Many of us cat lovers know that our little chums love a nibble on some greenery. Growing cat grass from seed and having a few pots of it in your house is a cheap and easy way to satisfy your cat’s natural craving for grass; in addition, cat grass aids digestion, helps to remove hairballs, provides essential vitamins, and it may deter them from eating your houseplants and flowers – which, as you’ll see below, can only be a good thing.
Cats are normally quite cautious about what they eat. They have an excellent sense of smell and are usually able to ascertain whether something is good or bad to eat. However, cats that are very young or that are bored or inquisitive may try a plant that is toxic to them. Indoor cats are particularly vulnerable to trying out houseplants or flowers because they don’t have the array of stimulation that access to the outdoors allows.

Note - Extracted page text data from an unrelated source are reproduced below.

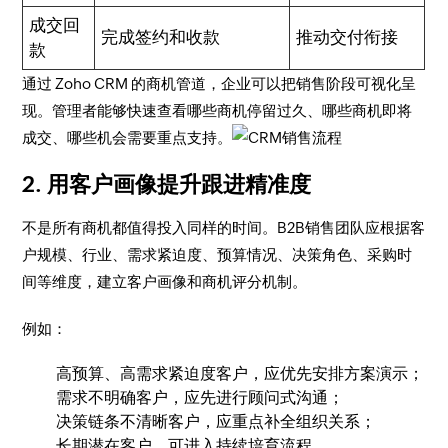
成交回
完成签约和收款
推动交付衔接
款
通过 Zoho CRM 的商机管道，企业可以把销售阶段可视化呈
现。管理者能够快速查看哪些商机停留过久、哪些商机即将
成交、哪些机会需要重点支持。
2. 用客户画像提升跟进精准度
不是所有商机都值得投入同样的时间。B2B销售团队应根据客
户规模、行业、需求紧迫度、预算情况、决策角色、采购时
间等维度，建立客户画像和商机评分机制。
例如：
高预算、高需求紧迫度客户，应优先安排方案演示；
需求不明确客户，应先进行顾问式沟通；
决策链条不清晰客户，应重点补全组织关系；
长期潜在客户，可进入持续培育流程。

Lilies are commonly found in bouquets – beautiful, but extremely toxic to cats. Although your cat may not be interested in eating them, it’s so easy for them to brush up against the pollen and ingest it whilst washing. I was astounded whilst watching Gardeners’ World a few months ago when Monty Don suggested that lilies were not dangerous to cats! I love Monty, but this shows a worrying lack of understanding and research – lilies are not to be taken lightly. If your cat ingests any part of a lily it is at risk of severe poisoning, so by far the best way to keep your cat safe is to ban lilies from your house altogether.
Poinsettias are everywhere at this time of year, as are holly and mistletoe – and all three plants are poisonous to cats. Whilst they may not be deadly they are toxic enough to make your cat sick, so it’s better to be safe than sorry and avoid having these plants in the house. If you have a very old, very young or sick cat, even a mild case of poisoning can cause severe harm.
If your cat has been poisoned she may show symptoms such as vomiting, diarrhoea, salivation, fitting, twitching, shock, breathing difficulties, collapse, and coma. However, if you have even the slightest suspicion that your cat has eaten a poisonous plant, call your vet immediately – please don’t wait for signs of poisoning to develop.
Remember, prevention is better than cure when it comes to hazardous houseplants. Check out reputable websites such as Cats Protection and the ASPCA to find out which plants are toxic to cats – their lists are based on fact and not hearsay. Remove any toxic plants or flowers and replace them with cat-safe plants.
Finally, make sure you have plenty of cat grass dotted around the house in containers of various shapes and sizes. Your cat will love you for it.